(DATA TO USE Opens)

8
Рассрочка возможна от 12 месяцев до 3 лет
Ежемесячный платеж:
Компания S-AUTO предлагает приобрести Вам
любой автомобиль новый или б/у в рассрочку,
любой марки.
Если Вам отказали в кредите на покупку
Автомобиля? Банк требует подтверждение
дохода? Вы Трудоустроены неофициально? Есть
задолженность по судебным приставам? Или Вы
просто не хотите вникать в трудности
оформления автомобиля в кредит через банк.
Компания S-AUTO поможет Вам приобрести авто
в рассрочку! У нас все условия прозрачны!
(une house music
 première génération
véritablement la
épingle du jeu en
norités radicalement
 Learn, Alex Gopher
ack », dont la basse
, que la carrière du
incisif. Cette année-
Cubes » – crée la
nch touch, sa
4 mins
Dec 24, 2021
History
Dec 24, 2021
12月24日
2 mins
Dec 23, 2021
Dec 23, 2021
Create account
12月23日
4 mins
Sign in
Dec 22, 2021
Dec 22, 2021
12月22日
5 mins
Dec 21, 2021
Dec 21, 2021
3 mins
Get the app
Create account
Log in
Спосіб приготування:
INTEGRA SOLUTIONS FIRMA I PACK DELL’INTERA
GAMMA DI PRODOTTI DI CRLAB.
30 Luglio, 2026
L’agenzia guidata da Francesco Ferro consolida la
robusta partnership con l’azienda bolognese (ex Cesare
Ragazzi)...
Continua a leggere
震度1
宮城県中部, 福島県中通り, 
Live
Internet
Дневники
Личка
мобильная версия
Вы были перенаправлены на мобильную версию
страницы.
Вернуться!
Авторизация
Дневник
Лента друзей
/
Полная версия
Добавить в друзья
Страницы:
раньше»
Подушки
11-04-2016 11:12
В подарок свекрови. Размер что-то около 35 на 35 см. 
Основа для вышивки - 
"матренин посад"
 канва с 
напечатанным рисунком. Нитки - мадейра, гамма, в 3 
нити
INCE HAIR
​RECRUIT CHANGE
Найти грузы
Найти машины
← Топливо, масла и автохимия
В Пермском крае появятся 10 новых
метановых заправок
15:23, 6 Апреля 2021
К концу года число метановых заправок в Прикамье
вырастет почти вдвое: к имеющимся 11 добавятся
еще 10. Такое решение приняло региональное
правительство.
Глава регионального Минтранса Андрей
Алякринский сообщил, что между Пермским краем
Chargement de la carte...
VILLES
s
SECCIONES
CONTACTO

(DATA TO USE Closes)

WORK REQUIRED: Read through the data above. Report each line that has the word "рассрочку".

TASK ANSWER:
любой автомобиль новый или б/у в рассрочку,
в рассрочку! У нас все условия прозрачны!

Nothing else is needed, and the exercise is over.